If you've ever wondered how there could possibly be enough local farmers to support all the farm-to-table restaurants cropping up across America, an investigation from the Tampa Bay Times' Laura Reiley has one possible answer: There may not be enough. At least in Tampa, Reiley found, the restaurants are lying to you.

As Reiley writes, many of the restaurants in Tampa that promise local food buy it from the same national suppliers as everyone else. The vendors at farmers markets are often selling repackaged grocery store rejects with the stickers scraped off — even at roadside stands in the country with spray-painted signs that make it seem like the produce came from the next field over.

Reiley recounts a conversation with one vendor, just one jaw-dropping example in two articles full of them that are well worth reading in their entirety:

I ask a young woman if the produce is from her farm. She says yes. I ask if it is all from her farm. She says no, they buy from neighboring farms. When I notice asparagus and apples, which generally don’t grow in Florida, I ask if it is resold produce from a broader radius. She says yes. And then I ask, specifically, which items are grown on Lee Farms.

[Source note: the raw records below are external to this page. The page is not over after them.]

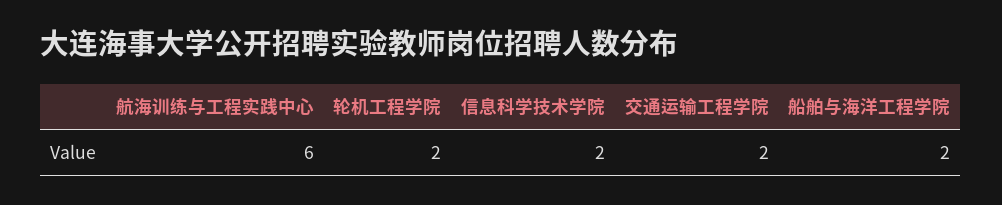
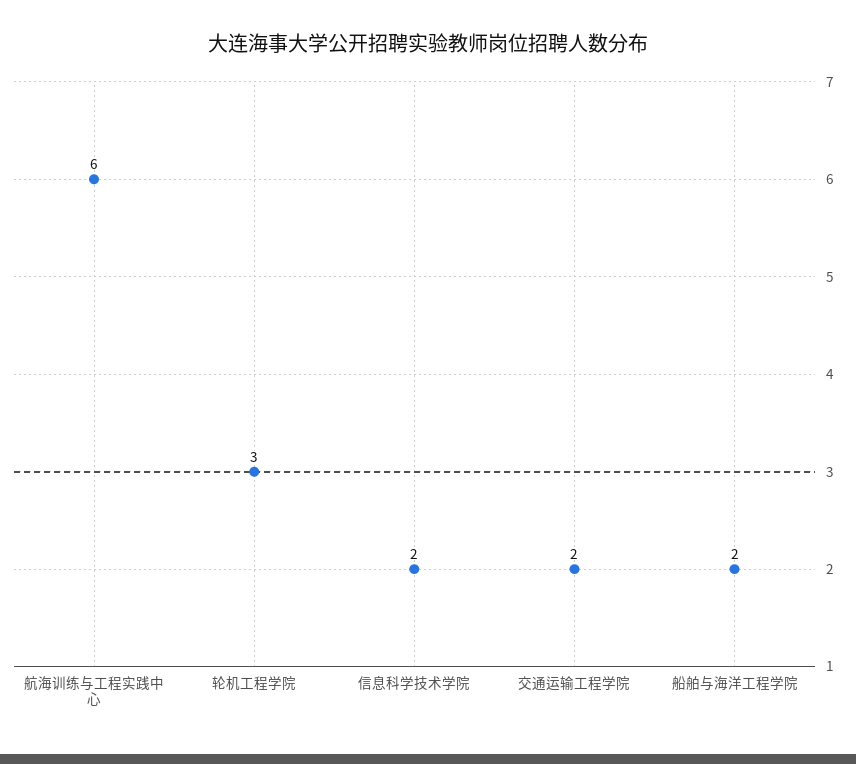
  {
    "航海训练与工程实践中心": 6,
-   "轮机工程学院": 2,
+   "轮机工程学院": 3,
    "信息科学技术学院": 2,
    "交通运输工程学院": 2,
    "船舶与海洋工程学院": 2
  }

Her answer: "We are currently replanting."

In 40 seconds, Lee Farms went from growing everything to nothing.

Even the hot sauce, honey, jam, and other locally produced products at farmers markets are often mass-produced somewhere else, on contract for what seems like a mom-and-pop company.

Reiley's investigation focused on restaurants and farmers markets in Tampa Bay. It's hard to know how bad local food fraud is in other cities. Florida grows a lot of produce, and has a longer growing season, than most other states. So in theory it should be poised to deliver on the promise of "local" fruits and vegetables better than most other places.

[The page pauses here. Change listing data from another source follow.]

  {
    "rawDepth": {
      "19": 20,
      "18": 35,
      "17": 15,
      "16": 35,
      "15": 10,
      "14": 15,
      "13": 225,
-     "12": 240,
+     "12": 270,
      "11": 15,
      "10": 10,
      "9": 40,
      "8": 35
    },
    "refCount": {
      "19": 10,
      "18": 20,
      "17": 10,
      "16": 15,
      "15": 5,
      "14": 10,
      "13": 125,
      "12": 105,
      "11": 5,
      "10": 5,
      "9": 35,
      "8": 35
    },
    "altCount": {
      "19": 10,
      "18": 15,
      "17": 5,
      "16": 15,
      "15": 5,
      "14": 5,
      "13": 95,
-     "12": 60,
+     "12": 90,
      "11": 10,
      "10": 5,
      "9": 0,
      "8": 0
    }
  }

One reason why restaurants can dupe customers, Reiley writes, is that foodie terms of art like "local," "natural," and "sustainable" don't have official definitions. The US Department of Agriculture enforces the definition of "organic": You can't claim that a genetically modified crop, or an eggplant that's been sprayed with a synthetic pesticide, is organic and get off scot-free.

But if you're at a "farm-to-table" restaurant or buying from a farmers market vendor, it's much harder for anyone to ascertain if the halo of fresh, local food is backed up by the facts.

Go deeper:

  • This isn't the only part of the food industry built on lies. "All-natural" labels mean nothing. Your parmesan cheese might have wood pulp in it. Fish is routinely mislabeled. Don't even ask about what's really in your olive oil.
  • One farm apprentice anonymously told Modern Farmer about his experience selling mislabeled produce: "He asked me to re-package a bunch of salad greens that were from California into small plastic baggies with our farm’s label on it that were going to go to the market and be put in CSA boxes."
  • Farmers market cheating was so common in California that both Los Angeles County and the state have stepped up inspections, spending $1 million statewide on a new law cracking down on vendors who say they're selling produce they actually bought elsewhere.